_INPUT DATA_
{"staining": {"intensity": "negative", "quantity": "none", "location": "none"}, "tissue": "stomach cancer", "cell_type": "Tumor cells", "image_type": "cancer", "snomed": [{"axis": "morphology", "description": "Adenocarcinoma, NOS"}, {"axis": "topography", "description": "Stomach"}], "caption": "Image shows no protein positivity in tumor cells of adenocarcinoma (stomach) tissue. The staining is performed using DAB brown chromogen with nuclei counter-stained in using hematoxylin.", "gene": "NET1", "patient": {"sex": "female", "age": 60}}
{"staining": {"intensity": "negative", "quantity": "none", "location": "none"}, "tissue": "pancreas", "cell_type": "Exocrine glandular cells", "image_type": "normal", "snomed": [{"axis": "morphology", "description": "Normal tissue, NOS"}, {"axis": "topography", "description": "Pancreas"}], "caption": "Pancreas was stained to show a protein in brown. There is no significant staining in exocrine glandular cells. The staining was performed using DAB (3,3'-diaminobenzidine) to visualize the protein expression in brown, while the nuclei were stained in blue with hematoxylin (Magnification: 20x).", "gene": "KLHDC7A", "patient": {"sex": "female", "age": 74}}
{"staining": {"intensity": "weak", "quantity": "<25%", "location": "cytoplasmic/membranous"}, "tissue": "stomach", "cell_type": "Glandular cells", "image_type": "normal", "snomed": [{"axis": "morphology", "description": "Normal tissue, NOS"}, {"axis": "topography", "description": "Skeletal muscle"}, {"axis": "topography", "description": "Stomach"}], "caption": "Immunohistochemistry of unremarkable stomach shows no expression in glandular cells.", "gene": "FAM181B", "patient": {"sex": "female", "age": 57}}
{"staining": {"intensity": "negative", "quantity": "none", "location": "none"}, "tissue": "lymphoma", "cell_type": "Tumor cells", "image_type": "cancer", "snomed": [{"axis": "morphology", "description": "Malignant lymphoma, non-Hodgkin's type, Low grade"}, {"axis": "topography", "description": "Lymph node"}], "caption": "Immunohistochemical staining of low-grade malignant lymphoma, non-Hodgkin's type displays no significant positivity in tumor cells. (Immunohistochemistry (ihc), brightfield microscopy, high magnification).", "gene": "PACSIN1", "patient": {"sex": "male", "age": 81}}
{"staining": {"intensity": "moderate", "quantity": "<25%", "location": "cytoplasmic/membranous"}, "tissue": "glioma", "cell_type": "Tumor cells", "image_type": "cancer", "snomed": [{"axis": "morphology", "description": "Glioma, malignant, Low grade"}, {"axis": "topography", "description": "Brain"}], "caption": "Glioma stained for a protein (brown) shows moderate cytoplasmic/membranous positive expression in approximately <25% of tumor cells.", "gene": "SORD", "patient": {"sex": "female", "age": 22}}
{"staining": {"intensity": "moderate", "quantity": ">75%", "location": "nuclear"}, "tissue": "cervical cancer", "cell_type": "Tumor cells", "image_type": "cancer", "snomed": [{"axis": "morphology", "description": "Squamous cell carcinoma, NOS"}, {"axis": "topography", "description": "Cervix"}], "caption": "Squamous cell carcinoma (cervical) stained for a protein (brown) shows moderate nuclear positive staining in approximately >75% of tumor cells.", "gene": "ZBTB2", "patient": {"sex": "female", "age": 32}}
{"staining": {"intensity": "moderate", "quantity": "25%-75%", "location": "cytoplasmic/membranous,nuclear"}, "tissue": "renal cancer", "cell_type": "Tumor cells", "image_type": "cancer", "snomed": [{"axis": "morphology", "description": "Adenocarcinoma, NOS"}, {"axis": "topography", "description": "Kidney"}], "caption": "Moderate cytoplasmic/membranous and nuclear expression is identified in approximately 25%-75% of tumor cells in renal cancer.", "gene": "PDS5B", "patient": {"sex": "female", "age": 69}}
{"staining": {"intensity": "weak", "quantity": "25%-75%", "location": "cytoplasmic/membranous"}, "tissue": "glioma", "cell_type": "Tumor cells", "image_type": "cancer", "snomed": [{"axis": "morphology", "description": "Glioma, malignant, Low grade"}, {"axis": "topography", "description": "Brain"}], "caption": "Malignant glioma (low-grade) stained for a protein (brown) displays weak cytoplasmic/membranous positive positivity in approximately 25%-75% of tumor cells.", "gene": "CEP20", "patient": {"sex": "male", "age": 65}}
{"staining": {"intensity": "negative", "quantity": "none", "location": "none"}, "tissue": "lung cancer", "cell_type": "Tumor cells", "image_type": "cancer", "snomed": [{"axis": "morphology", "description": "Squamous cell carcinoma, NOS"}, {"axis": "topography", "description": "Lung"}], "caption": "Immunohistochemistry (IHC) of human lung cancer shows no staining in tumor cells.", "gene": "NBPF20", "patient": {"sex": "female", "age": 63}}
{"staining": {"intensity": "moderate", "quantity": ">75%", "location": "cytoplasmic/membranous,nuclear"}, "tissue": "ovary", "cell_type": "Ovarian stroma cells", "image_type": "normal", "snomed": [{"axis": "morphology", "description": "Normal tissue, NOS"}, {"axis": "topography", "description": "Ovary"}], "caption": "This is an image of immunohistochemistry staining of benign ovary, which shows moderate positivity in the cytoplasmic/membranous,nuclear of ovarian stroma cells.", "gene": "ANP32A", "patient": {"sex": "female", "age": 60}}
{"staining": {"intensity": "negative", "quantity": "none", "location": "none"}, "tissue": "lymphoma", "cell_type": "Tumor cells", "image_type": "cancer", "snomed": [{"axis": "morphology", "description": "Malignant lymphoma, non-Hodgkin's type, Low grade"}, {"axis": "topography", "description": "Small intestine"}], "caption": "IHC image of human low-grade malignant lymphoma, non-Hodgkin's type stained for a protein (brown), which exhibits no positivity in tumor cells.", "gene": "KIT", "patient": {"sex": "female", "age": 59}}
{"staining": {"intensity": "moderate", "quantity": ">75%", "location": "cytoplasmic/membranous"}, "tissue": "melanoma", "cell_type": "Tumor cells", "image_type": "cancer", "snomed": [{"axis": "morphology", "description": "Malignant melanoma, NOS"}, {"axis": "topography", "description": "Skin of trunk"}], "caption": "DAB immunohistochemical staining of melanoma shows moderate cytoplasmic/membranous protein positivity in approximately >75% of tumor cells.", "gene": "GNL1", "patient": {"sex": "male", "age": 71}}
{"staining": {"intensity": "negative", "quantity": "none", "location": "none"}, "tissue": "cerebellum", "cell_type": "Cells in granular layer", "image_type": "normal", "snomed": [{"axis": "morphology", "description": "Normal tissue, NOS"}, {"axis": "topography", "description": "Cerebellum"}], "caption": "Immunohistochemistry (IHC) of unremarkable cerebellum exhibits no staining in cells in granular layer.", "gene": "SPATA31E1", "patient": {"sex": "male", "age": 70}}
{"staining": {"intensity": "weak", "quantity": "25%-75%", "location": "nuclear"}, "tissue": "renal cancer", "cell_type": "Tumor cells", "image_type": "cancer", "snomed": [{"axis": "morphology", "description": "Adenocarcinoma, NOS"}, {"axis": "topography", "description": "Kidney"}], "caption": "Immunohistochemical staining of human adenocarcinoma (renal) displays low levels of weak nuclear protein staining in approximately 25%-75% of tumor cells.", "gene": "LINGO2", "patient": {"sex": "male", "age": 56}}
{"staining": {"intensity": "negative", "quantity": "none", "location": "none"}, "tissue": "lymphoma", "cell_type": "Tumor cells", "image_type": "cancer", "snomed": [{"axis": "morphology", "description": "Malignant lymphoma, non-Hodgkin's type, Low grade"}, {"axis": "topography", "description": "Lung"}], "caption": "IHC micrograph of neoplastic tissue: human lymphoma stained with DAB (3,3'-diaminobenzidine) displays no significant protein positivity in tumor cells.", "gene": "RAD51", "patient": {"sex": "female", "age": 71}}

_TO DO_
Retype exactly the span of lines from the one with "(IHC) of unremarkable" through the one with "staining of human"; include both ends and omit the rest of the material.

_EXERCISE ANSWER_
{"staining": {"intensity": "negative", "quantity": "none", "location": "none"}, "tissue": "cerebellum", "cell_type": "Cells in granular layer", "image_type": "normal", "snomed": [{"axis": "morphology", "description": "Normal tissue, NOS"}, {"axis": "topography", "description": "Cerebellum"}], "caption": "Immunohistochemistry (IHC) of unremarkable cerebellum exhibits no staining in cells in granular layer.", "gene": "SPATA31E1", "patient": {"sex": "male", "age": 70}}
{"staining": {"intensity": "weak", "quantity": "25%-75%", "location": "nuclear"}, "tissue": "renal cancer", "cell_type": "Tumor cells", "image_type": "cancer", "snomed": [{"axis": "morphology", "description": "Adenocarcinoma, NOS"}, {"axis": "topography", "description": "Kidney"}], "caption": "Immunohistochemical staining of human adenocarcinoma (renal) displays low levels of weak nuclear protein staining in approximately 25%-75% of tumor cells.", "gene": "LINGO2", "patient": {"sex": "male", "age": 56}}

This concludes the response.